Update the data below by changing every "Hämta bonus" to "Ta del av bonus", and return all other lines unchanged.

[Extracted page text data]
::::::::::

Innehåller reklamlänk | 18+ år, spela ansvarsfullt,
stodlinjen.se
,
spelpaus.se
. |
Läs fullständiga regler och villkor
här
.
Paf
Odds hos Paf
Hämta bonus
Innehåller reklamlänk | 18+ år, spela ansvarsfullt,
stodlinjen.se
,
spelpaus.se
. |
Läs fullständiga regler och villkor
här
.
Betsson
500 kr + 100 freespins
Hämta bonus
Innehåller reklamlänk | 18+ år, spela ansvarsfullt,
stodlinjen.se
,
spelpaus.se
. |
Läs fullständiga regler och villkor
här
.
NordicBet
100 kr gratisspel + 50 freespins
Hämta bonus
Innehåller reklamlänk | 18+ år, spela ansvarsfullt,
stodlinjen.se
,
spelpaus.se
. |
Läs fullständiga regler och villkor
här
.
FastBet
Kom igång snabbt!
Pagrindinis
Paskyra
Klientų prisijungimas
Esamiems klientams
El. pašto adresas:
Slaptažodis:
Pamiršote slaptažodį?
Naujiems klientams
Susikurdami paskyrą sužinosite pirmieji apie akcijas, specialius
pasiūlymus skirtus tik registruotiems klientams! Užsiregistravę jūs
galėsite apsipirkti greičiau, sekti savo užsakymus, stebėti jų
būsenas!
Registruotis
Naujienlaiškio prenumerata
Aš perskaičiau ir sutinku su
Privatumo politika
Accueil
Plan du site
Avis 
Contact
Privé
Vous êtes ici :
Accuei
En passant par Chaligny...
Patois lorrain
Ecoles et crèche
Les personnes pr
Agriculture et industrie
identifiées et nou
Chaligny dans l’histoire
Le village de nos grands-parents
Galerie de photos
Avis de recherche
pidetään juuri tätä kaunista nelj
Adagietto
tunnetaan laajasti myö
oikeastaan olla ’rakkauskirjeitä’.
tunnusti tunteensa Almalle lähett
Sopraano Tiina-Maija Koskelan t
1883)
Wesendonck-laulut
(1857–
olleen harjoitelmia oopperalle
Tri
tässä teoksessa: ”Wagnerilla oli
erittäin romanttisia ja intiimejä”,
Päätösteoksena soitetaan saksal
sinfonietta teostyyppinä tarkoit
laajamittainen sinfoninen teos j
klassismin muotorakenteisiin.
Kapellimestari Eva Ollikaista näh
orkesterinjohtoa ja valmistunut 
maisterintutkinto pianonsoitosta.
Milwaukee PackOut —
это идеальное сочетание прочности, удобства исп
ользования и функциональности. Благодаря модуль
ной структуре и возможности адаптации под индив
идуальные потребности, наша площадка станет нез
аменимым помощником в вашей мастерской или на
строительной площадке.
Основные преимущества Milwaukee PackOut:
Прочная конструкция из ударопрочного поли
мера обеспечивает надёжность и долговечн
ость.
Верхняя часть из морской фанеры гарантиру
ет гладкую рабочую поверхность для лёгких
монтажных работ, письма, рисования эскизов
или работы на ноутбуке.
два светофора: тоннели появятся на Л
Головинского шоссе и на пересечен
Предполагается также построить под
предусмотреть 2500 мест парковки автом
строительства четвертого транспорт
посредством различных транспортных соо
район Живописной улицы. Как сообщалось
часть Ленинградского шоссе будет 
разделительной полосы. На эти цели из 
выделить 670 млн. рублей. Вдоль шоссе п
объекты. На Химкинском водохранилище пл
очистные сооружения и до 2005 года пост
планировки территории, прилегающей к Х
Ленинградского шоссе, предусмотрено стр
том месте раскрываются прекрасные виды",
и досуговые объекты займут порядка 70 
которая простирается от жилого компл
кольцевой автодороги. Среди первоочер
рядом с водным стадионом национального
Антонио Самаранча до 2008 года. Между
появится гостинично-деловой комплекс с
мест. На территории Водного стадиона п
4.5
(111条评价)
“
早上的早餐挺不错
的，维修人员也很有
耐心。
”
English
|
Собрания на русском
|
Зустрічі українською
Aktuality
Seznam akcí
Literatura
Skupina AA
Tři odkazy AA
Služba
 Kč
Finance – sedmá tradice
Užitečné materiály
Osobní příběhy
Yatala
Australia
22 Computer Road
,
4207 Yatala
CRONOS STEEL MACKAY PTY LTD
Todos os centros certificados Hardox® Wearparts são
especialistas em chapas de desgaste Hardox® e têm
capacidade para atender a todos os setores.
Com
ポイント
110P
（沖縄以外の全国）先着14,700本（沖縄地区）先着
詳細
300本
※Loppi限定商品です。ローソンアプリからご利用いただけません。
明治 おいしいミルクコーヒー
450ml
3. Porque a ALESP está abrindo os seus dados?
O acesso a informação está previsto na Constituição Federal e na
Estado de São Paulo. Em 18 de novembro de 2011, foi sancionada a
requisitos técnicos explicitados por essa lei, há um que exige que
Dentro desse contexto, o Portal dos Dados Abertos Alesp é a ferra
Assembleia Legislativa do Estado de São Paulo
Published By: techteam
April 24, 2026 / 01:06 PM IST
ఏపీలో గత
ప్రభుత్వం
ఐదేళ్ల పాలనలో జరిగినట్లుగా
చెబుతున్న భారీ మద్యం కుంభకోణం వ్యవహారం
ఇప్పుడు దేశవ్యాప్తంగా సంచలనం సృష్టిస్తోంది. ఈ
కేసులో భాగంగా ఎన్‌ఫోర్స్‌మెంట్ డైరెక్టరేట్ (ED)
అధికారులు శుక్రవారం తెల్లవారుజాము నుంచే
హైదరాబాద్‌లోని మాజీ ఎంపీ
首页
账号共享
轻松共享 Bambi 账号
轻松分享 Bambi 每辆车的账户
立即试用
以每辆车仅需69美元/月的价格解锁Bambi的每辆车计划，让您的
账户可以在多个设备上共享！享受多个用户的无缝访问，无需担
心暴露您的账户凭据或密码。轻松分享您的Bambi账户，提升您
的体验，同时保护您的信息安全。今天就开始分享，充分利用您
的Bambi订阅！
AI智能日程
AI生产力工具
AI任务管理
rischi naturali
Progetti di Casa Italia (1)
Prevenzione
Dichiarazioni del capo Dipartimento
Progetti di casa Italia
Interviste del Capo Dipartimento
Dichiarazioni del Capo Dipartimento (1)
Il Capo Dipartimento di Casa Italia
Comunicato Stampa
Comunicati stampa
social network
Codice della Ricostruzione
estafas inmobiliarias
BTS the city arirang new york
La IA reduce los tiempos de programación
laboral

::::::::::

• [Response to this task]:
Innehåller reklamlänk | 18+ år, spela ansvarsfullt,
stodlinjen.se
,
spelpaus.se
. |
Läs fullständiga regler och villkor
här
.
Paf
Odds hos Paf
Ta del av bonus
Innehåller reklamlänk | 18+ år, spela ansvarsfullt,
stodlinjen.se
,
spelpaus.se
. |
Läs fullständiga regler och villkor
här
.
Betsson
500 kr + 100 freespins
Ta del av bonus
Innehåller reklamlänk | 18+ år, spela ansvarsfullt,
stodlinjen.se
,
spelpaus.se
. |
Läs fullständiga regler och villkor
här
.
NordicBet
100 kr gratisspel + 50 freespins
Ta del av bonus
Innehåller reklamlänk | 18+ år, spela ansvarsfullt,
stodlinjen.se
,
spelpaus.se
. |
Läs fullständiga regler och villkor
här
.
FastBet
Kom igång snabbt!
Pagrindinis
Paskyra
Klientų prisijungimas
Esamiems klientams
El. pašto adresas:
Slaptažodis:
Pamiršote slaptažodį?
Naujiems klientams
Susikurdami paskyrą sužinosite pirmieji apie akcijas, specialius
pasiūlymus skirtus tik registruotiems klientams! Užsiregistravę jūs
galėsite apsipirkti greičiau, sekti savo užsakymus, stebėti jų
būsenas!
Registruotis
Naujienlaiškio prenumerata
Aš perskaičiau ir sutinku su
Privatumo politika
Accueil
Plan du site
Avis 
Contact
Privé
Vous êtes ici :
Accuei
En passant par Chaligny...
Patois lorrain
Ecoles et crèche
Les personnes pr
Agriculture et industrie
identifiées et nou
Chaligny dans l’histoire
Le village de nos grands-parents
Galerie de photos
Avis de recherche
pidetään juuri tätä kaunista nelj
Adagietto
tunnetaan laajasti myö
oikeastaan olla ’rakkauskirjeitä’.
tunnusti tunteensa Almalle lähett
Sopraano Tiina-Maija Koskelan t
1883)
Wesendonck-laulut
(1857–
olleen harjoitelmia oopperalle
Tri
tässä teoksessa: ”Wagnerilla oli
erittäin romanttisia ja intiimejä”,
Päätösteoksena soitetaan saksal
sinfonietta teostyyppinä tarkoit
laajamittainen sinfoninen teos j
klassismin muotorakenteisiin.
Kapellimestari Eva Ollikaista näh
orkesterinjohtoa ja valmistunut 
maisterintutkinto pianonsoitosta.
Milwaukee PackOut —
это идеальное сочетание прочности, удобства исп
ользования и функциональности. Благодаря модуль
ной структуре и возможности адаптации под индив
идуальные потребности, наша площадка станет нез
аменимым помощником в вашей мастерской или на
строительной площадке.
Основные преимущества Milwaukee PackOut:
Прочная конструкция из ударопрочного поли
мера обеспечивает надёжность и долговечн
ость.
Верхняя часть из морской фанеры гарантиру
ет гладкую рабочую поверхность для лёгких
монтажных работ, письма, рисования эскизов
или работы на ноутбуке.
два светофора: тоннели появятся на Л
Головинского шоссе и на пересечен
Предполагается также построить под
предусмотреть 2500 мест парковки автом
строительства четвертого транспорт
посредством различных транспортных соо
район Живописной улицы. Как сообщалось
часть Ленинградского шоссе будет 
разделительной полосы. На эти цели из 
выделить 670 млн. рублей. Вдоль шоссе п
объекты. На Химкинском водохранилище пл
очистные сооружения и до 2005 года пост
планировки территории, прилегающей к Х
Ленинградского шоссе, предусмотрено стр
том месте раскрываются прекрасные виды",
и досуговые объекты займут порядка 70 
которая простирается от жилого компл
кольцевой автодороги. Среди первоочер
рядом с водным стадионом национального
Антонио Самаранча до 2008 года. Между
появится гостинично-деловой комплекс с
мест. На территории Водного стадиона п
4.5
(111条评价)
“
早上的早餐挺不错
的，维修人员也很有
耐心。
”
English
|
Собрания на русском
|
Зустрічі українською
Aktuality
Seznam akcí
Literatura
Skupina AA
Tři odkazy AA
Služba
 Kč
Finance – sedmá tradice
Užitečné materiály
Osobní příběhy
Yatala
Australia
22 Computer Road
,
4207 Yatala
CRONOS STEEL MACKAY PTY LTD
Todos os centros certificados Hardox® Wearparts são
especialistas em chapas de desgaste Hardox® e têm
capacidade para atender a todos os setores.
Com
ポイント
110P
（沖縄以外の全国）先着14,700本（沖縄地区）先着
詳細
300本
※Loppi限定商品です。ローソンアプリからご利用いただけません。
明治 おいしいミルクコーヒー
450ml
3. Porque a ALESP está abrindo os seus dados?
O acesso a informação está previsto na Constituição Federal e na
Estado de São Paulo. Em 18 de novembro de 2011, foi sancionada a
requisitos técnicos explicitados por essa lei, há um que exige que
Dentro desse contexto, o Portal dos Dados Abertos Alesp é a ferra
Assembleia Legislativa do Estado de São Paulo
Published By: techteam
April 24, 2026 / 01:06 PM IST
ఏపీలో గత
ప్రభుత్వం
ఐదేళ్ల పాలనలో జరిగినట్లుగా
చెబుతున్న భారీ మద్యం కుంభకోణం వ్యవహారం
ఇప్పుడు దేశవ్యాప్తంగా సంచలనం సృష్టిస్తోంది. ఈ
కేసులో భాగంగా ఎన్‌ఫోర్స్‌మెంట్ డైరెక్టరేట్ (ED)
అధికారులు శుక్రవారం తెల్లవారుజాము నుంచే
హైదరాబాద్‌లోని మాజీ ఎంపీ
首页
账号共享
轻松共享 Bambi 账号
轻松分享 Bambi 每辆车的账户
立即试用
以每辆车仅需69美元/月的价格解锁Bambi的每辆车计划，让您的
账户可以在多个设备上共享！享受多个用户的无缝访问，无需担
心暴露您的账户凭据或密码。轻松分享您的Bambi账户，提升您
的体验，同时保护您的信息安全。今天就开始分享，充分利用您
的Bambi订阅！
AI智能日程
AI生产力工具
AI任务管理
rischi naturali
Progetti di Casa Italia (1)
Prevenzione
Dichiarazioni del capo Dipartimento
Progetti di casa Italia
Interviste del Capo Dipartimento
Dichiarazioni del Capo Dipartimento (1)
Il Capo Dipartimento di Casa Italia
Comunicato Stampa
Comunicati stampa
social network
Codice della Ricostruzione
estafas inmobiliarias
BTS the city arirang new york
La IA reduce los tiempos de programación
laboral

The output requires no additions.